- What is needed:
The data must be returned exactly. No line may be left out.
╭──
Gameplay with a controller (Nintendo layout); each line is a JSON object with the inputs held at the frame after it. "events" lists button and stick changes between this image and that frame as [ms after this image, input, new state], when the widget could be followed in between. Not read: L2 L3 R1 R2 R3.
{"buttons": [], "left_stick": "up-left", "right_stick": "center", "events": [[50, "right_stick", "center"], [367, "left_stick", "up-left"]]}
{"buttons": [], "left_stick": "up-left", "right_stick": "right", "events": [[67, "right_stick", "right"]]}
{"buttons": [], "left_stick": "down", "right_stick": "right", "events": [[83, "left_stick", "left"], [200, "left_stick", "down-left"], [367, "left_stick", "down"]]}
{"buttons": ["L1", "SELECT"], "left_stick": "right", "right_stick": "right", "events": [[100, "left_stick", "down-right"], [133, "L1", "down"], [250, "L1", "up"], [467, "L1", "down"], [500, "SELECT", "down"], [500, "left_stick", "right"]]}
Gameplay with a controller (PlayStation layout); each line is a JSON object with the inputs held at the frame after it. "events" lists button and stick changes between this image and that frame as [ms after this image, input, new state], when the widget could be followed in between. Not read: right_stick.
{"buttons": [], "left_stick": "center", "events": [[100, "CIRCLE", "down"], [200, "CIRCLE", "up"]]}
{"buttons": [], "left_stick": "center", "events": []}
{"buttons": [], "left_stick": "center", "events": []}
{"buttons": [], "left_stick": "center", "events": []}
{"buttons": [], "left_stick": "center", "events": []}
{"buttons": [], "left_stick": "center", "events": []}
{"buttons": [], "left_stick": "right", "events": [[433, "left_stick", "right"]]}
╰──
- Output for this exercise:
Gameplay with a controller (Nintendo layout); each line is a JSON object with the inputs held at the frame after it. "events" lists button and stick changes between this image and that frame as [ms after this image, input, new state], when the widget could be followed in between. Not read: L2 L3 R1 R2 R3.
{"buttons": [], "left_stick": "up-left", "right_stick": "center", "events": [[50, "right_stick", "center"], [367, "left_stick", "up-left"]]}
{"buttons": [], "left_stick": "up-left", "right_stick": "right", "events": [[67, "right_stick", "right"]]}
{"buttons": [], "left_stick": "down", "right_stick": "right", "events": [[83, "left_stick", "left"], [200, "left_stick", "down-left"], [367, "left_stick", "down"]]}
{"buttons": ["L1", "SELECT"], "left_stick": "right", "right_stick": "right", "events": [[100, "left_stick", "down-right"], [133, "L1", "down"], [250, "L1", "up"], [467, "L1", "down"], [500, "SELECT", "down"], [500, "left_stick", "right"]]}
Gameplay with a controller (PlayStation layout); each line is a JSON object with the inputs held at the frame after it. "events" lists button and stick changes between this image and that frame as [ms after this image, input, new state], when the widget could be followed in between. Not read: right_stick.
{"buttons": [], "left_stick": "center", "events": [[100, "CIRCLE", "down"], [200, "CIRCLE", "up"]]}
{"buttons": [], "left_stick": "center", "events": []}
{"buttons": [], "left_stick": "center", "events": []}
{"buttons": [], "left_stick": "center", "events": []}
{"buttons": [], "left_stick": "center", "events": []}
{"buttons": [], "left_stick": "center", "events": []}
{"buttons": [], "left_stick": "right", "events": [[433, "left_stick", "right"]]}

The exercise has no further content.